In the video discussion, Tarlov emphasized the absurdity of Trump’s stance. “I would dare any of you to listen to his answer on childcare and tell me what the hell he was talking about,” she stated. Trump’s solution—or lack thereof—focused on tariffs as a cure-all for domestic problems. In reality, tariffs are indirect taxes on consumers, meaning that while they might protect American industries, they also increase costs for everyday citizens, particularly low- and middle-income families.
The disconnection between Trump’s promises and the tangible impacts of tariffs raises questions about his economic understanding of everyday American struggles. Childcare remains a pressing issue in the U.S., and relying solely on tariffs or tax cuts without a comprehensive plan overlooks the significant structural changes required to provide families with affordable and accessible childcare solutions.
NBC caught this quote:
“Somewhere in that incoherent word salad was a claim that the proposed tariffs could both balance the budget and pay for free child care across the country, which is of course mathematically absurd,” said Brian Riedl, an economic policy expert with the conservative Manhattan Institute and a former policy adviser to prominent Republicans. “Trump sounded like the student who hadn’t studied for the test and was making up numbers.”
Tariffs: A Double-Edged Sword
One of the most notable takeaways from Trump’s Economic Club speech was his strong advocacy for tariffs. Trump argued that tariffs would penalize countries that unfairly subsidize their exports, benefiting the U.S. by encouraging domestic production and creating jobs. Greg Gutfeld, another panelist on The Five, jumped in to defend Trump’s stance. He claimed that tariffs are designed to punish nations that harm the U.S. economy by dumping subsidized goods into the market.
On the surface, this might sound like a reasonable strategy to promote American manufacturing and jobs. However, as Tarlov quickly pointed out, the economic reality is far more complicated. Tariffs, by design, raise the prices of imported goods. While this might protect certain industries in the short term, the longer-term effect is that consumers bear the cost through higher prices on everyday products.

========================================

=== TASKS TO PERFORM ===
a) In the tariff commentary, which organization is Brian Riedl affiliated with?
b) Summarize the tariff commentary in two sentences.
c) Reproduce word for word the part of the tariff commentary starting with "In the video" and going on through "accessible childcare solutions.".
Rely only on the tariff commentary for your answers.

[Text extracted from each page]
========================================

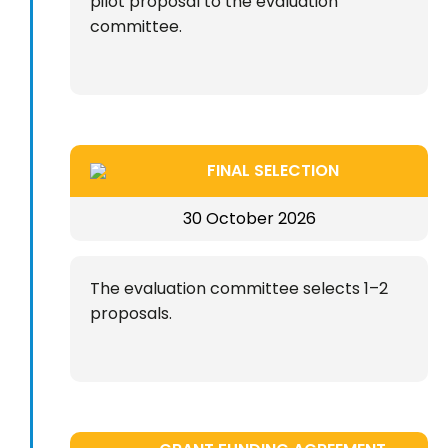
pilot proposal to the evaluation
committee.
FINAL SELECTION
30 October 2026
The evaluation committee selects 1–2
proposals.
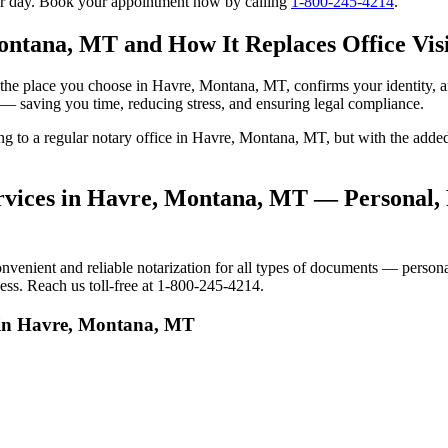
our day. Book your appointment now by calling
1-800-245-4214
.
ontana, MT and How It Replaces Office Visi
 to the place you choose in Havre, Montana, MT, confirms your identity
e — saving you time, reducing stress, and ensuring legal compliance.
oing to a regular notary office in Havre, Montana, MT, but with the ad
vices in Havre, Montana, MT — Personal, R
nient and reliable notarization for all types of documents — personal, 
ss. Reach us toll-free at 1-800-245-4214.
s in Havre, Montana, MT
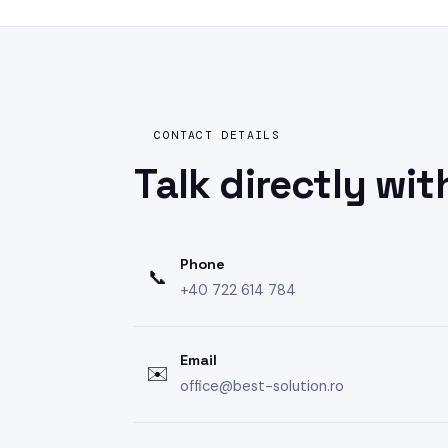
CONTACT DETAILS
Talk directly
wit
Phone
📞
+40 722 614 784
Email
✉️
office@best-solution.ro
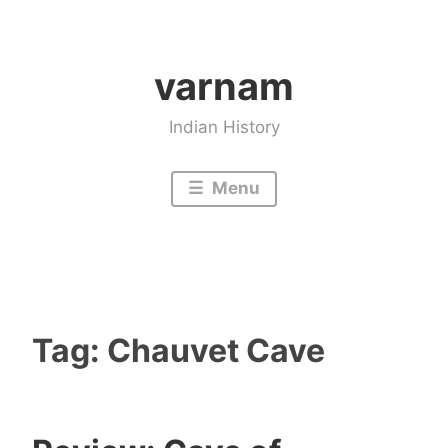
Skip
to
varnam
content
Indian History
Menu
Tag:
Chauvet Cave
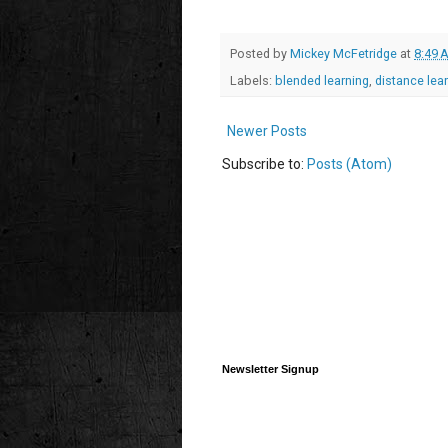
Posted by
Mickey McFetridge
at
8:49 
Labels:
blended learning
,
distance lea
Newer Posts
Subscribe to:
Posts (Atom)
Newsletter Signup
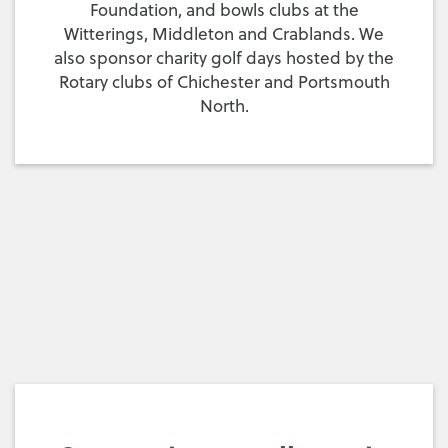
Foundation, and bowls clubs at the
Witterings, Middleton and Crablands. We
also sponsor charity golf days hosted by the
Rotary clubs of Chichester and Portsmouth
North.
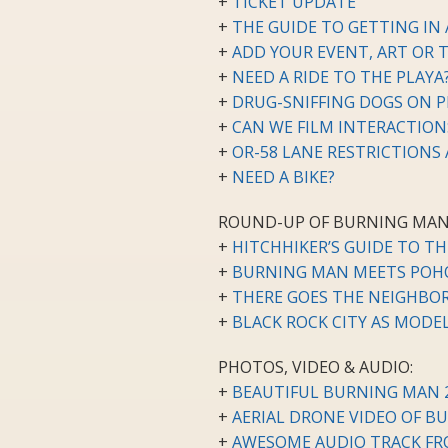
+
TICKET UPDATE
+
THE GUIDE TO GETTING IN
+
ADD YOUR EVENT, ART OR 
+
NEED A RIDE TO THE PLAYA
+
DRUG-SNIFFING DOGS ON P
+
CAN WE FILM INTERACTIO
+
OR-58 LANE RESTRICTIONS
+
NEED A BIKE?
ROUND-UP OF BURNING MAN
+
HITCHHIKER’S GUIDE TO T
+
BURNING MAN MEETS POH
+
THERE GOES THE NEIGHB
+
BLACK ROCK CITY AS MODE
PHOTOS, VIDEO & AUDIO:
+
BEAUTIFUL BURNING MAN 20
+
AERIAL DRONE VIDEO OF B
+
AWESOME AUDIO TRACK FR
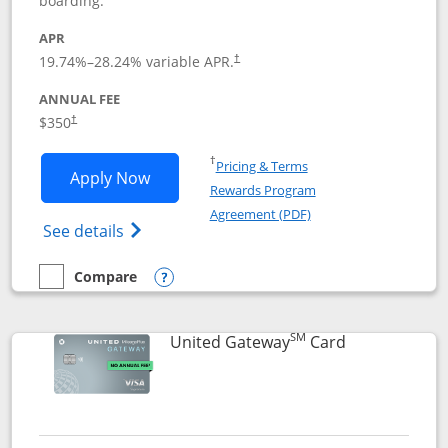
boarding.
APR
19.74
%–
28.24
% variable APR.
†
ANNUAL FEE
$350
†
Opens in a new window
†
Pricing & Terms
Opens United Quest application in new
Apply Now
Rewards Program
Opens in a new windo
Agreement (PDF)
Opens The New United Quest(Service Mark
See details
Compare
empty checkbox
Compare the United Quest
Opens compare popup dialog
SM
Links to prod
United Gateway
Card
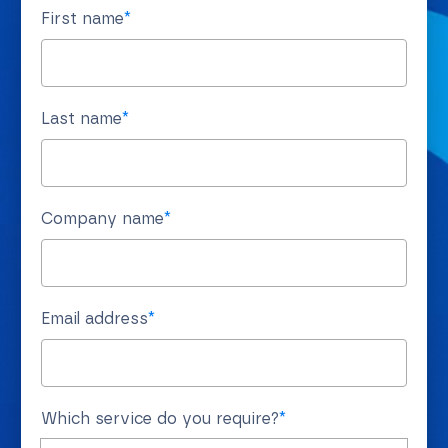
First name
*
Last name
*
Company name
*
Email address
*
Which service do you require?
*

========================================

=== RESPONSES FOR EACH TASK ===
a) The conservative Manhattan Institute.

b) Tarlov mocked Trump's answer on childcare, which treated tariffs as a cure-all for domestic problems, even though tariffs act as indirect taxes that raise costs for consumers, particularly low- and middle-income families. Brian Riedl called Trump's claim that tariffs could balance the budget and fund free child care mathematically absurd, while Greg Gutfeld defended tariffs as a way to punish nations that dump subsidized goods into the U.S. market.

c)
In the video discussion, Tarlov emphasized the absurdity of Trump’s stance. “I would dare any of you to listen to his answer on childcare and tell me what the hell he was talking about,” she stated. Trump’s solution—or lack thereof—focused on tariffs as a cure-all for domestic problems. In reality, tariffs are indirect taxes on consumers, meaning that while they might protect American industries, they also increase costs for everyday citizens, particularly low- and middle-income families.
The disconnection between Trump’s promises and the tangible impacts of tariffs raises questions about his economic understanding of everyday American struggles. Childcare remains a pressing issue in the U.S., and relying solely on tariffs or tax cuts without a comprehensive plan overlooks the significant structural changes required to provide families with affordable and accessible childcare solutions.